Hitman Dev IO Interactive Cuts Jobs After Xbox Funding Ends Project Dragon
IO Interactive, the studio behind Hitman and 007: First Light, is shutting down one of its locations and laying off an unspecified number of employees after Xbox pulled financial support for an upcoming project.
The company’s internal fantasy RPG—code-named Project Dragon—has been in development for years and relied in part on money tied to Xbox. That relationship is now over, and the wider shake-up at Microsoft has also meant studios are being dropped and some outside plans are being cancelled, leaving IO’s project without the same runway.
Although IO Interactive does not explicitly state Xbox as the funding source in its announcement, the situation is widely read as the result of Microsoft’s involvement with the title. The wording in IO’s message also echoes the kind of statement that Romero Games issued last year when Xbox ended support for its own game.
IO Interactive had already warned that layoffs could follow the termination of Xbox funding. Today, it confirmed that it would be “making changes and proposed changes,” with those decisions affecting “colleagues who have been a meaningful part” of the team. The studio also said its Istanbul facility will be closed outright, and that impacts extend beyond its Copenhagen headquarters to satellite offices in Barcelona, Brighton, and Malmö.
Quick scan: what IO Interactive says is changing
- IO Interactive says it will close its Istanbul studio.
- The studio says it is starting a process to part ways with certain colleagues.
- IO Interactive says it will support affected staff and encourages networking for job leads.
- The company says it will focus long-term on its internal core projects rather than external work and mobile offshoots.
- IO Interactive says Project Fantasy (Project Dragon) will continue to be developed and funded independently.
In a statement addressed to the “gaming community” and posted on social media, IO Interactive explained that the end of its external finance deal for Project Fantasy means the studio has “regained full ownership” of the project and its intellectual property. It says it will keep working on the game and fund it on its own alongside its other releases.
That shift, however, forces a rework of long-term planning for the studio’s structure. IO Interactive says it needs a “new balance” that prioritizes the success of its main internal core titles rather than outside projects and possible mobile spin-offs, and that this involves both actual changes and “proposed changes” across its network of studios.
Along with shuttering Istanbul, IO Interactive described the next step as beginning a separation process for colleagues it calls “meaningful” to what the company is. The studio framed the immediate period as one focused on helping those impacted as best it can while they look for their next roles.
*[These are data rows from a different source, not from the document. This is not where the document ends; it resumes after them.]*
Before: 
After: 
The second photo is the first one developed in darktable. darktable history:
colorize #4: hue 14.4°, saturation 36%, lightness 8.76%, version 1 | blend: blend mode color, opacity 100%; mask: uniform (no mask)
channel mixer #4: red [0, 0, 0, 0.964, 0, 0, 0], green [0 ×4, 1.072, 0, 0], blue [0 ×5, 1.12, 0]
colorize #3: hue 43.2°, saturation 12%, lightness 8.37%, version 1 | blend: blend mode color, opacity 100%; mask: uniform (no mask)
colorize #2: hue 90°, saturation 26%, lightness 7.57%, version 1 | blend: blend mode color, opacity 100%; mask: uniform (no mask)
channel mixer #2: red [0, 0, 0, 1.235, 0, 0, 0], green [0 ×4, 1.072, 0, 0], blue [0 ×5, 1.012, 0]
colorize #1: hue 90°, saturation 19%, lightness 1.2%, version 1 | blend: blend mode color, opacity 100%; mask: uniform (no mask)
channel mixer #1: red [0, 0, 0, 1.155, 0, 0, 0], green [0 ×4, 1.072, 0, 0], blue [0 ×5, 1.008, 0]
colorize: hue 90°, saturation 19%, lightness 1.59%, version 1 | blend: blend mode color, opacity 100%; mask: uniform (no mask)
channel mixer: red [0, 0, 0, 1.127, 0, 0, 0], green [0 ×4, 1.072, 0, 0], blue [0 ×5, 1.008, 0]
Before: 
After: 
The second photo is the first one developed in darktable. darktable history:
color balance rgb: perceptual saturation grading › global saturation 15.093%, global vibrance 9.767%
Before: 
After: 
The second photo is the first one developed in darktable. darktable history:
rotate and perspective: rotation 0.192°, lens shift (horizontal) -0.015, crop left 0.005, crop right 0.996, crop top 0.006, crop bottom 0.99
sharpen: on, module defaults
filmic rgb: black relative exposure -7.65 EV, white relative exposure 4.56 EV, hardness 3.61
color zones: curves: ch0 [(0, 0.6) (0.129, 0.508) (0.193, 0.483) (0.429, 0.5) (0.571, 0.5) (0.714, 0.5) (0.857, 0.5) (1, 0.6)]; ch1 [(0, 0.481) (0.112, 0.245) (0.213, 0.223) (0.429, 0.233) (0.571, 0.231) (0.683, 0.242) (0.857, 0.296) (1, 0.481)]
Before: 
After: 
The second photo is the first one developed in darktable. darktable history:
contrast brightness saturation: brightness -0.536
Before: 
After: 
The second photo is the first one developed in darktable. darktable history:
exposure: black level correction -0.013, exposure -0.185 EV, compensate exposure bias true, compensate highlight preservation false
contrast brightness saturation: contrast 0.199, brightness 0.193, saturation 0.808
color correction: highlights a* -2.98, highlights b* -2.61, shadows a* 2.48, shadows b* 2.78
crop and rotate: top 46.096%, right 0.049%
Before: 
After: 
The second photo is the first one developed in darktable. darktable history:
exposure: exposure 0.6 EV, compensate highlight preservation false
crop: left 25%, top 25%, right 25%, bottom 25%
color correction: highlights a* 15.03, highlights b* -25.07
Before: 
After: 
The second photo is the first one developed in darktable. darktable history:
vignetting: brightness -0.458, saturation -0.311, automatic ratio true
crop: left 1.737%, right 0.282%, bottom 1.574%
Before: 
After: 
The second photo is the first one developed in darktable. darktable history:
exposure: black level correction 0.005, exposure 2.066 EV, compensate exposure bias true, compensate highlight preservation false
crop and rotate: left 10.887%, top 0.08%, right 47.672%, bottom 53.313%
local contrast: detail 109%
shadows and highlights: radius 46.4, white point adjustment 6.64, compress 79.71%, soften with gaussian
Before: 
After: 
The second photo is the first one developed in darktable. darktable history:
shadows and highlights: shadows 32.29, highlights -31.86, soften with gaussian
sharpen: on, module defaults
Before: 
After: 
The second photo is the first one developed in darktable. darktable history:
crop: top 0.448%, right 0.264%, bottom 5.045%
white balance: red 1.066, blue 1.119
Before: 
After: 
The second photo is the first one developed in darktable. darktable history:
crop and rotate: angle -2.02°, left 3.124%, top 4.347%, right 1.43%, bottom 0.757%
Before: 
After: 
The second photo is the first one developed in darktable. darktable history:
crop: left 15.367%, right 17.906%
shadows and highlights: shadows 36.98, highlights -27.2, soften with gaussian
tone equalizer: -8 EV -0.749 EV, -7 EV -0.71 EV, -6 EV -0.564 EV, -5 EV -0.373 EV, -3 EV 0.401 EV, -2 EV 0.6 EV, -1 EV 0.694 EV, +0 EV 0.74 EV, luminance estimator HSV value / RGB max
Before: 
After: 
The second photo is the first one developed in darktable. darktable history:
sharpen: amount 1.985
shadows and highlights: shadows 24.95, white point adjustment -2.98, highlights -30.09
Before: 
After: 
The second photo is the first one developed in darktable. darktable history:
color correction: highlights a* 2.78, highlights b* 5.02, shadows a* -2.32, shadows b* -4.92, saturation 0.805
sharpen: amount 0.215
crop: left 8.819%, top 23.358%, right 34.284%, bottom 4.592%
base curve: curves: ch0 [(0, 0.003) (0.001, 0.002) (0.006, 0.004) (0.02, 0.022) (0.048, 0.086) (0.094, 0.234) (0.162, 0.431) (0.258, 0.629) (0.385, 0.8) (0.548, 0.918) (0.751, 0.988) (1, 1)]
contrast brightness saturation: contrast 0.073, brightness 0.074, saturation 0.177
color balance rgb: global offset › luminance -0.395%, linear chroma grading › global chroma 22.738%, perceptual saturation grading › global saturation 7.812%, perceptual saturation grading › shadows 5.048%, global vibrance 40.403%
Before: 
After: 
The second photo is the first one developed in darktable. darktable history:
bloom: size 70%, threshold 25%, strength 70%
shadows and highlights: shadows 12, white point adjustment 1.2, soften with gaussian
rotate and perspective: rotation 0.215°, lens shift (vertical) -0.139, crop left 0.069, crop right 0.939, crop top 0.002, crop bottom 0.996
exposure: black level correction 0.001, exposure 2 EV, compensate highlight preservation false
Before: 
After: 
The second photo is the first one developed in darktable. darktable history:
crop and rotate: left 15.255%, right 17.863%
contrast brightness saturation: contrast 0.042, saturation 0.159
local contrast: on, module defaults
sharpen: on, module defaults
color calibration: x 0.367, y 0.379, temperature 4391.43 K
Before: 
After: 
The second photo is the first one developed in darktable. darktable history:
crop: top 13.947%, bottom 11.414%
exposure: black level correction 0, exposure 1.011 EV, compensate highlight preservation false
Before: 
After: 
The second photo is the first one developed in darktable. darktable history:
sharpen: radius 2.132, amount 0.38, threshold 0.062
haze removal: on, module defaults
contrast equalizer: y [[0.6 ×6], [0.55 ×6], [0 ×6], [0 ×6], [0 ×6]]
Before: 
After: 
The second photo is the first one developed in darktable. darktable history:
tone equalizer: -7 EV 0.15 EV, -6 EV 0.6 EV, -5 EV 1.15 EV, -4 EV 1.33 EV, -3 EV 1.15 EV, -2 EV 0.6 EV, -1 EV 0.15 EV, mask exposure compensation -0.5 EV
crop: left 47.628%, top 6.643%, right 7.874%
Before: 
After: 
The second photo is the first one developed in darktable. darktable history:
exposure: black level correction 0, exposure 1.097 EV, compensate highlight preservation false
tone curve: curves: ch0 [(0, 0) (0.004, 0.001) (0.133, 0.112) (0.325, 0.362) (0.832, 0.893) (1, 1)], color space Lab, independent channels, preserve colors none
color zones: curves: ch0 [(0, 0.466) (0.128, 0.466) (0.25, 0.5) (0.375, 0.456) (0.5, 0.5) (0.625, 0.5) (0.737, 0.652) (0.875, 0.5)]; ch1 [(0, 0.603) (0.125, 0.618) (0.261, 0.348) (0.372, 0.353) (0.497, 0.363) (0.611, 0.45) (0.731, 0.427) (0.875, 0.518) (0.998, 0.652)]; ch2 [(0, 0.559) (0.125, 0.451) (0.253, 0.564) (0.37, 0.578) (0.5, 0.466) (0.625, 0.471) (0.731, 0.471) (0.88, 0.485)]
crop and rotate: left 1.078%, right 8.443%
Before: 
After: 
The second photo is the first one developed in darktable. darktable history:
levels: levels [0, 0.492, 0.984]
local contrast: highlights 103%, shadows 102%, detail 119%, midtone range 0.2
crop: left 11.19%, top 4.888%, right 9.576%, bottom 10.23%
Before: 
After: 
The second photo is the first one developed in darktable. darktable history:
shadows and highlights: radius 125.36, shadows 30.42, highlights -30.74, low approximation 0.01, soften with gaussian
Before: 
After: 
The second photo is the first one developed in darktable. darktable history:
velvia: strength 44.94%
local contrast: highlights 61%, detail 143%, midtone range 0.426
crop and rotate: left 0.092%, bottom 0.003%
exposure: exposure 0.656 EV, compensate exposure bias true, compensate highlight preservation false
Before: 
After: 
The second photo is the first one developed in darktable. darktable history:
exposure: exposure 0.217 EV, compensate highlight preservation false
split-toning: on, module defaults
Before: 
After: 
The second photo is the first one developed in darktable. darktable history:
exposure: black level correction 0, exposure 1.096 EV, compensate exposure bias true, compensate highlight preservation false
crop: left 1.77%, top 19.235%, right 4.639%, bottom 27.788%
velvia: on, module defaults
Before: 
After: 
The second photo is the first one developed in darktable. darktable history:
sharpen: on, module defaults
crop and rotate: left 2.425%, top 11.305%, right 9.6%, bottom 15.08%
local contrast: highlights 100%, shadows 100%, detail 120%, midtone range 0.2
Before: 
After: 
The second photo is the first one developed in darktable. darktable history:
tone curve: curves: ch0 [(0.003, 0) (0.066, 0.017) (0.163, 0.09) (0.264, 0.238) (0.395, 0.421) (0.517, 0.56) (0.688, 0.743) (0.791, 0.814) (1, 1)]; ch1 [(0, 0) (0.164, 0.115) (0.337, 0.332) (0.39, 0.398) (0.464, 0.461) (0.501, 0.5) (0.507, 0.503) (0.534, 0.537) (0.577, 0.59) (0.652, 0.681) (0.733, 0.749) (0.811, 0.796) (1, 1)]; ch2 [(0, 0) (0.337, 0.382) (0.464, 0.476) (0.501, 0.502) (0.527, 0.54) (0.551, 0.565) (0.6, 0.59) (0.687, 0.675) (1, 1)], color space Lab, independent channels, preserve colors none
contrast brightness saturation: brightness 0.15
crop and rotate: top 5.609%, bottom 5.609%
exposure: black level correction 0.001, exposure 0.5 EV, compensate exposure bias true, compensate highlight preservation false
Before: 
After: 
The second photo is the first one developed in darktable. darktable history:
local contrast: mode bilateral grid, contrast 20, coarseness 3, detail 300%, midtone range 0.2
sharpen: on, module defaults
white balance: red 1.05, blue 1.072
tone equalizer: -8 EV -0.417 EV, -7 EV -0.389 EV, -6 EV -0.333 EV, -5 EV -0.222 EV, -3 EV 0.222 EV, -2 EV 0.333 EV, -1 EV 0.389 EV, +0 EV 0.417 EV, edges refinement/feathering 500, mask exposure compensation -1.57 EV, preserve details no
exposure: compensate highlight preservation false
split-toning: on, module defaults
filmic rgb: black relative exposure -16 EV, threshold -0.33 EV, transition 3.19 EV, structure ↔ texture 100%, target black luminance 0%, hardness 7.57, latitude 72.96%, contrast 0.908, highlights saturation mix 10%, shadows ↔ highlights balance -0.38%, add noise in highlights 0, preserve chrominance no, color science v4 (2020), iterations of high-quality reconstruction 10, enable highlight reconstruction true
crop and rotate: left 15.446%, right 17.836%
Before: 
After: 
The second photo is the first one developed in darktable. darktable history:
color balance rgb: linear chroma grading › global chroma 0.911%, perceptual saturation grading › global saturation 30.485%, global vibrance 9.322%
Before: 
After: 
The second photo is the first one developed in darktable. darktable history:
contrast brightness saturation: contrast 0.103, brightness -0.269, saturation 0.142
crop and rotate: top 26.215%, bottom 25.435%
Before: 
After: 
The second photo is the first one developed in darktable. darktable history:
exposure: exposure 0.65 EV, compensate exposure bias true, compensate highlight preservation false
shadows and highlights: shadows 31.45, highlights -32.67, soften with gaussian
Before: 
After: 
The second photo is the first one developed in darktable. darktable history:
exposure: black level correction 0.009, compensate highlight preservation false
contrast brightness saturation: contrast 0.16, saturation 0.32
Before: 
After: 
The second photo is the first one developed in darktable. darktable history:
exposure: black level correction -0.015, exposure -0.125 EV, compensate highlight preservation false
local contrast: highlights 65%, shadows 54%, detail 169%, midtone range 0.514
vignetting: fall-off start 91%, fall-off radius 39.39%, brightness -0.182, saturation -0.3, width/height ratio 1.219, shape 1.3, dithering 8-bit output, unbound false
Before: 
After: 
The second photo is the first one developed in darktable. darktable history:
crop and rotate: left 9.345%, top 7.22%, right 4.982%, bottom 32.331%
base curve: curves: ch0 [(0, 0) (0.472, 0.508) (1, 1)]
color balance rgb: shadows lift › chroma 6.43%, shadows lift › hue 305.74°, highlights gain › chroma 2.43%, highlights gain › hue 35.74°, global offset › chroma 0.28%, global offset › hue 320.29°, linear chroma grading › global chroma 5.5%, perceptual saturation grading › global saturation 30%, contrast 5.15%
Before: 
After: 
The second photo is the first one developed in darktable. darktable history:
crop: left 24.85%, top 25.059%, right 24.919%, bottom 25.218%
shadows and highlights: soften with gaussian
IO Interactive also asked players and community members to share any leads: if people are aware of openings within their networks, the studio said it would be grateful for support directed toward the talented employees at IO Interactive who may be searching for new opportunities.
To close out the message, the studio called the decisions “hard, but necessary,” positioning them as the path to securing the long-term future of IO Interactive as an independent AAA developer and publisher. It also said Project Fantasy deserves the best possible foundation to succeed under IO’s own direction, and repeated that the team is fully committed to the game as both a “world” and an IP it intends to share with players.
These developments land as Xbox itself has been restructuring at a large scale. Xbox CEO Asha Sharma announced cuts of 1,600 employees yesterday, with another 1,600 expected to leave over the following 12 months. Four studios have already exited Microsoft as part of the change, which Sharma described as the “most significant” in Xbox history, while the status of a fifth studio remains unclear.
On the rationale for the layoffs, Sharma said Microsoft’s gaming strategy has not worked out, and singled out Game Pass as a key part of that failure. The Wall Street Journal reported that Microsoft expected Game Pass subscriptions to reach roughly 77 million this year, but that the service currently sits around 30 million. During the FTC vs Microsoft trial in 2023, the company’s earlier projection of 100 million subscribers by 2030 was revealed, and Sharma’s new messaging points to how far off that goal appears to be.
Sharma also outlined a new target: Xbox should reach a billion players every day. Right now, Xbox reaches a billion players every year, making the daily figure a much more aggressive benchmark.
For IO Interactive, the timing is especially tense beyond Project Fantasy. Plans to develop sequels for 007: First Light now have to account for Amazon owning the franchise’s publishing rights, adding another external constraint to what IO can do next.